Price to Cash Flow Ratio

“Cash is King” say the bigwigs on Wall Street. That is why the valuation of shares is done on the basis of discounted cash flow model rather than discounted earnings model.

The price to cash flow ratio provides an analyst with a shortcut for finding companies that have been undervalued in comparison to their cash flows.

Analysts can scan through the price to cash flow ratios of a number of companies. Then they can start paying more attention to the companies where these values seem to be abnormally low. This article describes price to cash flow ratio is more detail.


There are many different measures of what analysts consider to be the true cash flow of the company. Some analysts consider operating cash flow i.e. cash flow generated from regular activities to be the correct measure. Others think that the capital investments that the company needs to make must be separated and the resultant free cash flow provides a better picture of the company’s fundamentals.
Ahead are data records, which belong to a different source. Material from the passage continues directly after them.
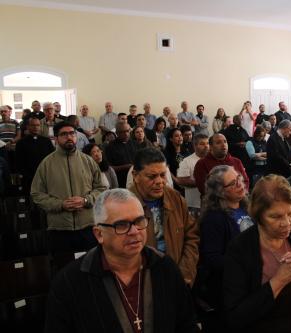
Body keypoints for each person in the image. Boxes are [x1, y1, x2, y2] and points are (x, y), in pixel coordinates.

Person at [44, 189, 199, 333]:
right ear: (99, 234)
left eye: (139, 221)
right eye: (122, 225)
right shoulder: (69, 283)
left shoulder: (165, 268)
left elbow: (187, 324)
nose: (134, 231)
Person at [223, 175, 291, 333]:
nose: (287, 223)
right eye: (275, 216)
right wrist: (279, 280)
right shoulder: (240, 249)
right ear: (258, 215)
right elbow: (236, 316)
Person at [31, 121, 106, 254]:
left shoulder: (88, 161)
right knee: (64, 270)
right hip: (59, 229)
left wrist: (86, 200)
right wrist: (60, 205)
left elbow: (102, 188)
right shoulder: (46, 164)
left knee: (91, 268)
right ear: (56, 138)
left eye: (72, 133)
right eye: (64, 134)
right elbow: (37, 194)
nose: (69, 137)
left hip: (88, 226)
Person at [128, 148, 199, 286]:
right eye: (152, 177)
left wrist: (184, 274)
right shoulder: (124, 205)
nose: (160, 182)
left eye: (163, 175)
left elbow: (192, 237)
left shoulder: (175, 198)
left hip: (177, 279)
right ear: (135, 175)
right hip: (142, 285)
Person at [196, 165, 252, 331]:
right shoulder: (213, 219)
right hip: (231, 291)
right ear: (220, 191)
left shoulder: (248, 208)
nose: (240, 184)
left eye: (239, 179)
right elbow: (212, 258)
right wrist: (244, 264)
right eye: (233, 183)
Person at [15, 115, 54, 194]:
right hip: (28, 177)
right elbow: (19, 161)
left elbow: (52, 158)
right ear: (28, 127)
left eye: (37, 125)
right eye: (33, 125)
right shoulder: (21, 143)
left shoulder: (46, 141)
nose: (35, 127)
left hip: (45, 175)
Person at [177, 134, 209, 217]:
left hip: (212, 205)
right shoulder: (187, 161)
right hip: (194, 205)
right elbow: (181, 180)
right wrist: (205, 183)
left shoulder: (214, 159)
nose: (206, 146)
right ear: (195, 146)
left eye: (207, 143)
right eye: (202, 144)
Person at [105, 121, 137, 188]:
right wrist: (126, 167)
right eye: (123, 132)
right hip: (120, 181)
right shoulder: (110, 147)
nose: (126, 134)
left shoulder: (134, 143)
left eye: (127, 131)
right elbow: (109, 168)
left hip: (135, 179)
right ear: (117, 133)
Accordingly there are at least two cash flow measures that an analyst can look at and here are their formulas:

Price to Operating Cash Flow = Current Market Price / Operating Cash Flow

Price to Free Cash Flow = Current Market Price / Free Cash Flow


The price to cash flow ratio tells the investor the number of rupees that they are paying for every rupee in cash flow that the company earns. Thus if the price to cash flow ratio is 3, then the investors are paying 3 rupees for a stream of future cash flows of 1 rupee each. This cash flow is passed on to the investors as dividend. In case, it is reinvested in the business, it shows up as capital appreciation. Thus cash flow will help the investors gain in one way or another.


  • Cannot be Manipulated: The price to cash flow ratio is considered to be a more stringent measure by many. The basic reason being that cash flow cannot be manipulated. Cash in the bank is a fact unlike earnings which are the management’s opinion.

    Charges like depreciation, changes in inventory and revenue policy do not affect the cash position making it the favorite of skeptics.

  • No Effect of Compounding: The price to cash flow ratio does not consider the effect of compounding. Once cash is received it can be immediately put to work to earn even more cash. However, the ratio fails to capture this phenomenon.